[Collection entries]
------------------------------------------------------------------------

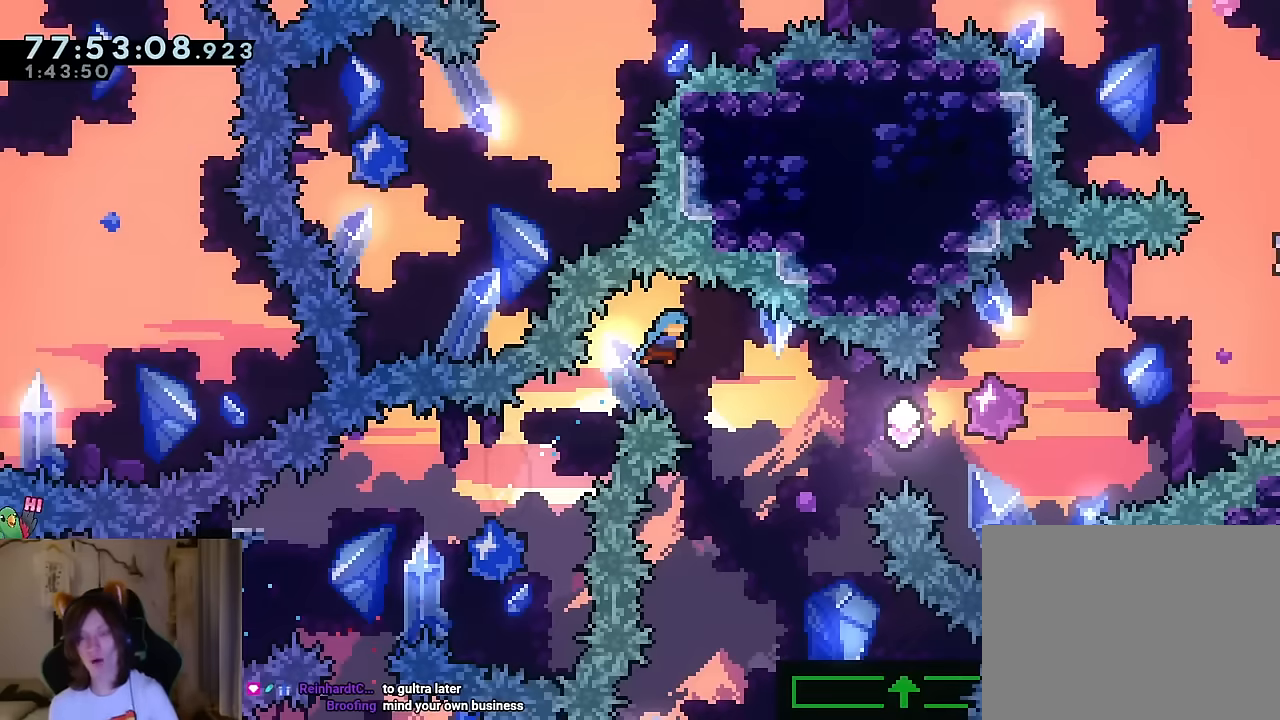
{"buttons": [], "left_stick": "right", "right_stick": "center", "events": [[351, "left_stick", "right"]]}
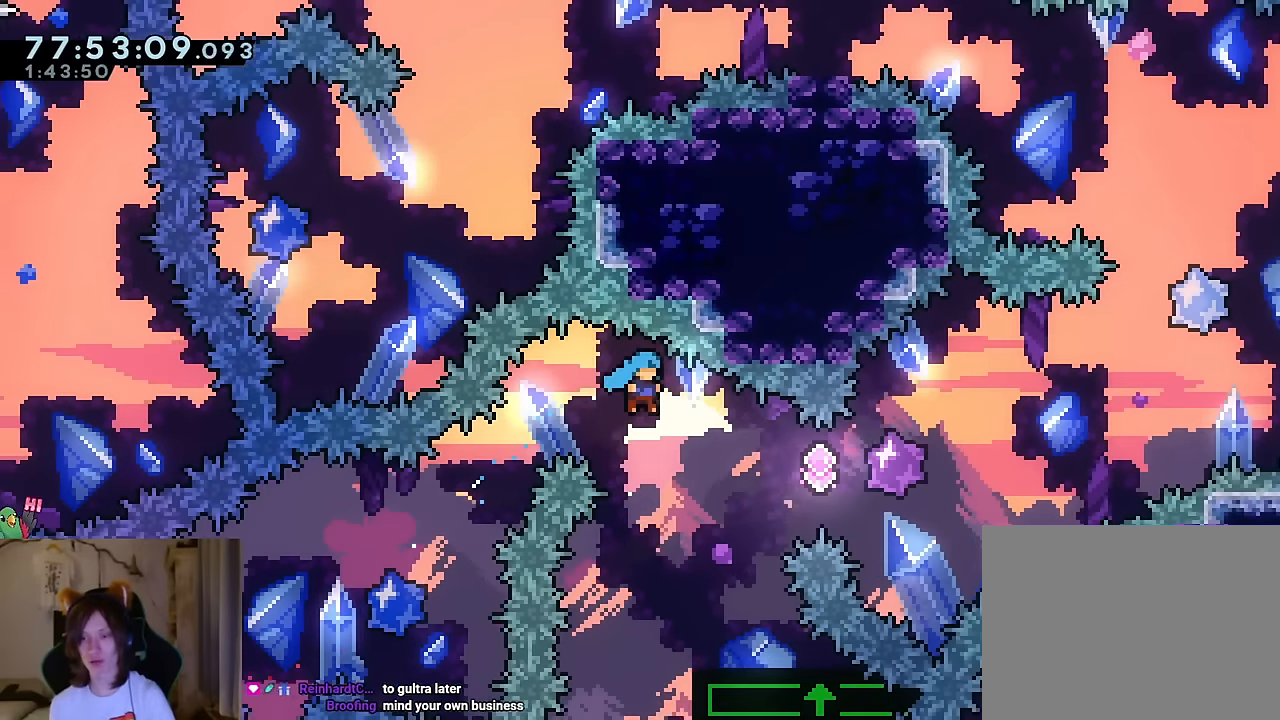
{"buttons": ["B", "Y", "L2"], "left_stick": "right", "right_stick": "center", "events": [[167, "left_stick", "down"], [217, "left_stick", "center"], [350, "L2", "down"], [350, "left_stick", "right"], [450, "Y", "down"], [467, "B", "down"]]}
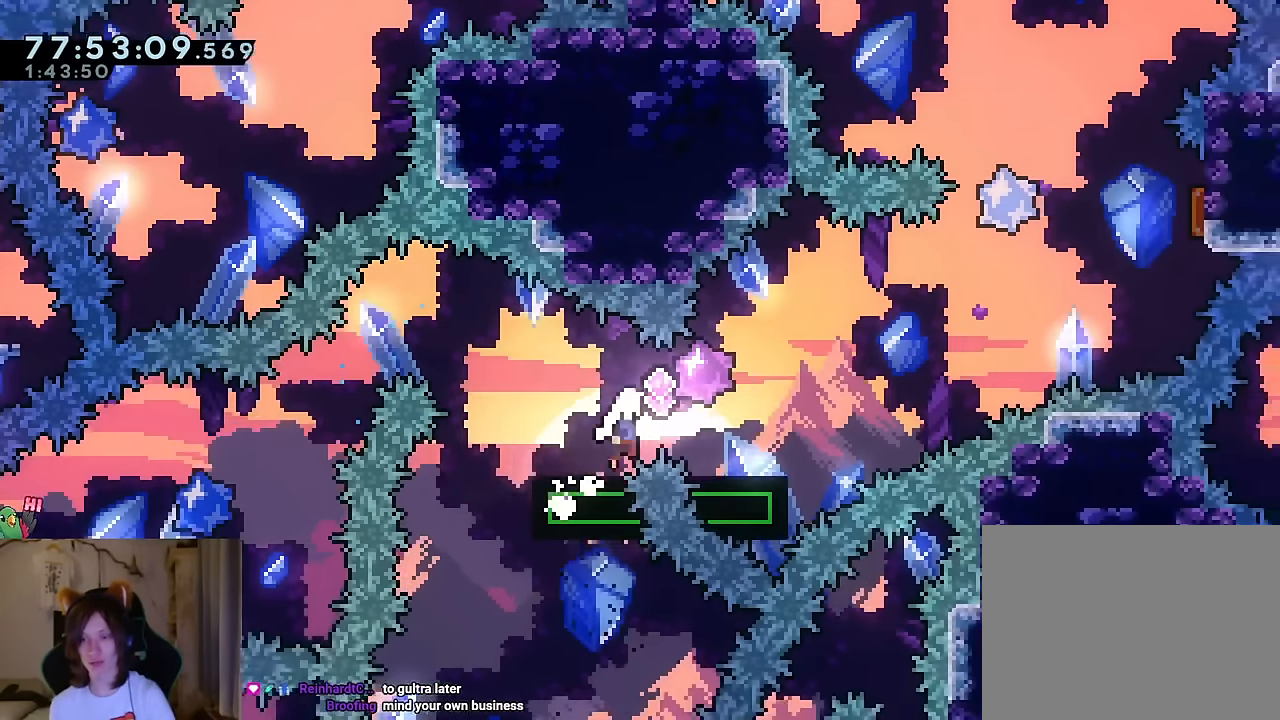
{"buttons": [], "left_stick": "right", "right_stick": "center", "events": [[17, "Y", "up"], [51, "B", "up"], [101, "L2", "up"], [101, "left_stick", "center"], [267, "left_stick", "right"]]}
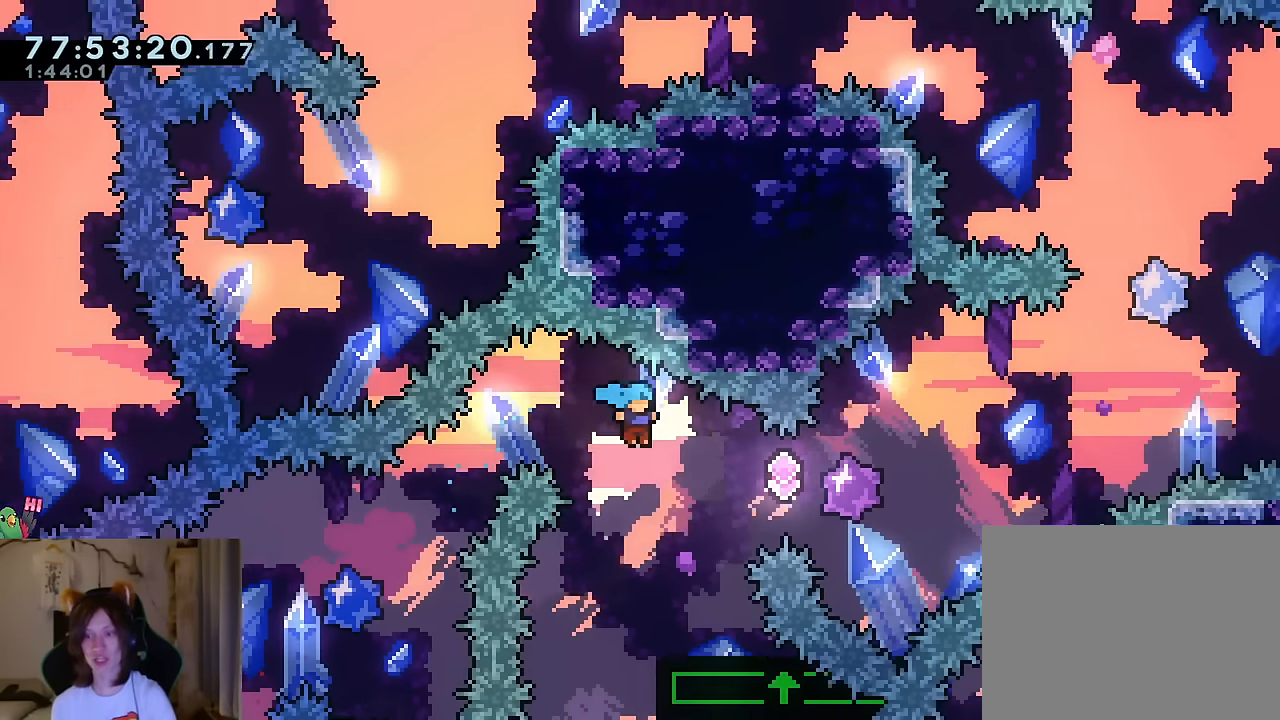
{"buttons": ["L2"], "left_stick": "right", "right_stick": "center", "events": [[50, "L2", "down"], [167, "left_stick", "center"], [334, "left_stick", "right"], [350, "Y", "down"], [367, "B", "down"], [434, "Y", "up"], [484, "B", "up"]]}
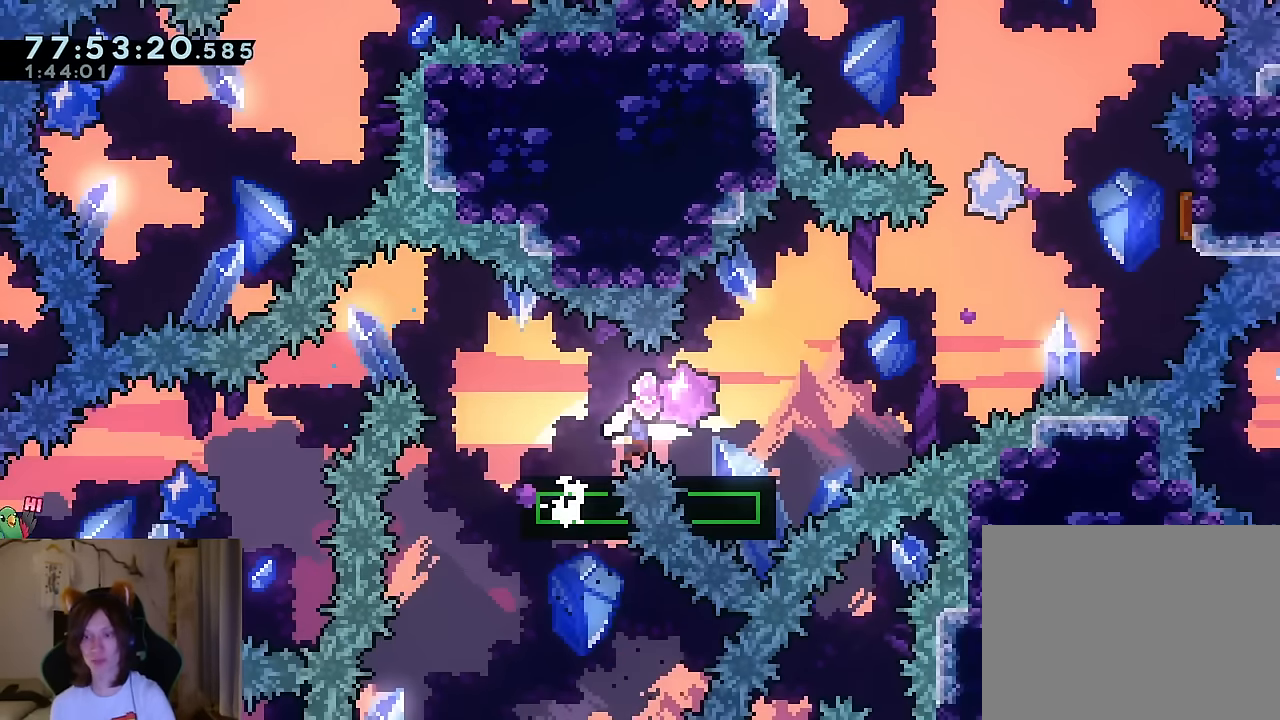
{"buttons": ["B", "L2"], "left_stick": "right", "right_stick": "center", "events": [[150, "B", "down"]]}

------------------------------------------------------------------------

[What you need to do]:
Please provide a faithful transcription of all the data, pictures excluded.

[Reply]:
{"buttons": [], "left_stick": "right", "right_stick": "center", "events": [[351, "left_stick", "right"]]}
{"buttons": ["B", "Y", "L2"], "left_stick": "right", "right_stick": "center", "events": [[167, "left_stick", "down"], [217, "left_stick", "center"], [350, "L2", "down"], [350, "left_stick", "right"], [450, "Y", "down"], [467, "B", "down"]]}
{"buttons": [], "left_stick": "right", "right_stick": "center", "events": [[17, "Y", "up"], [51, "B", "up"], [101, "L2", "up"], [101, "left_stick", "center"], [267, "left_stick", "right"]]}
{"buttons": ["L2"], "left_stick": "right", "right_stick": "center", "events": [[50, "L2", "down"], [167, "left_stick", "center"], [334, "left_stick", "right"], [350, "Y", "down"], [367, "B", "down"], [434, "Y", "up"], [484, "B", "up"]]}
{"buttons": ["B", "L2"], "left_stick": "right", "right_stick": "center", "events": [[150, "B", "down"]]}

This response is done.